[Try it] From the data below, tally each line that has "CIRCLE" in it, then give that tally without comment.

[Extracted data]
[Start of section]

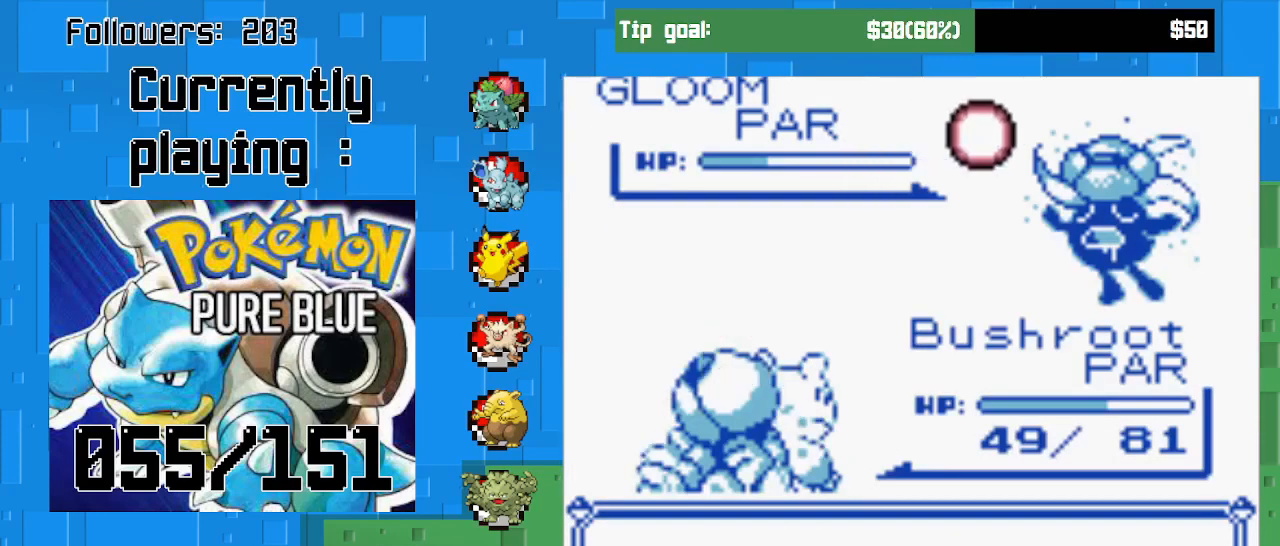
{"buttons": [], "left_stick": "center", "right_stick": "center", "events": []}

[End of section]
[Start of section]

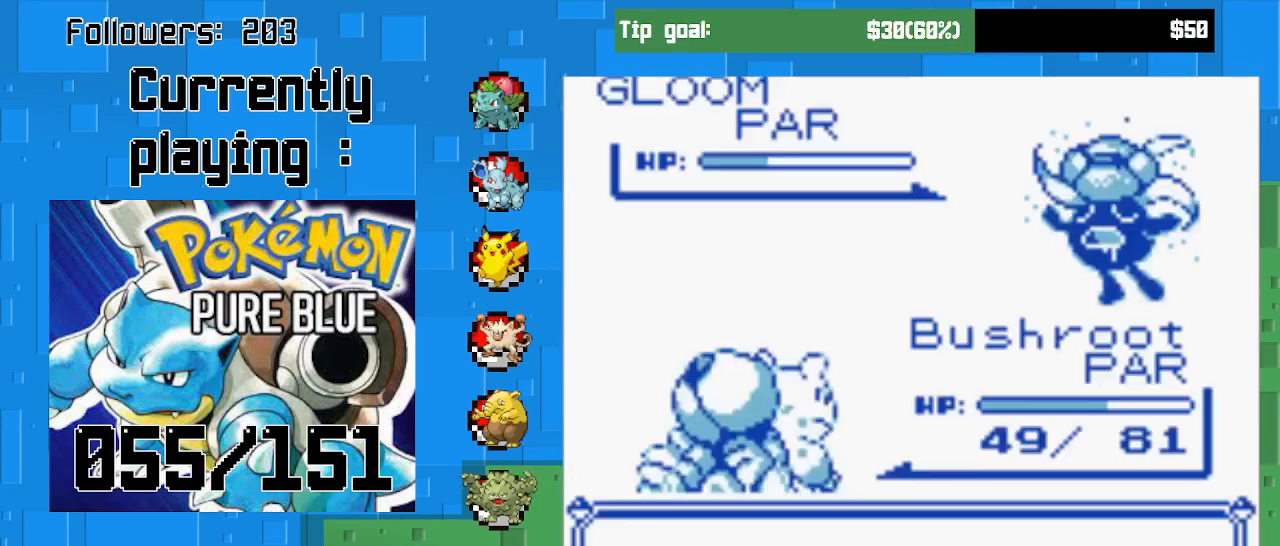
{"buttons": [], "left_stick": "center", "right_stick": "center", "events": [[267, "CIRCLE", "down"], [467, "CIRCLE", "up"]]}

[End of section]
[Start of section]

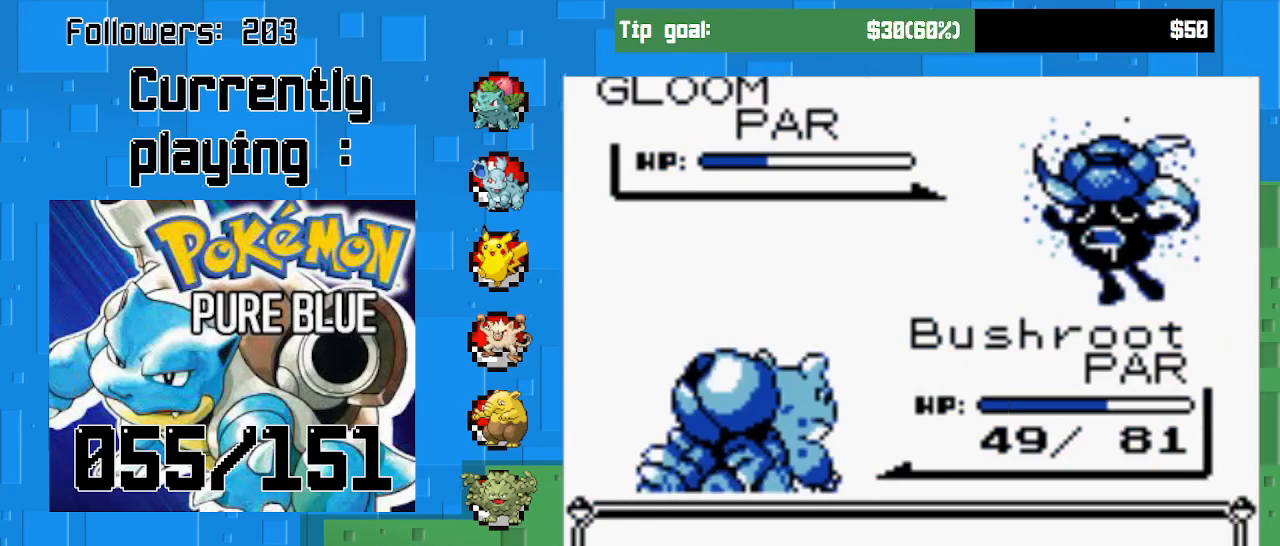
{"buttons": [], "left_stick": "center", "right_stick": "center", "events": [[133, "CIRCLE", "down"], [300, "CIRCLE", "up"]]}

[End of section]

[Completed exercise] 2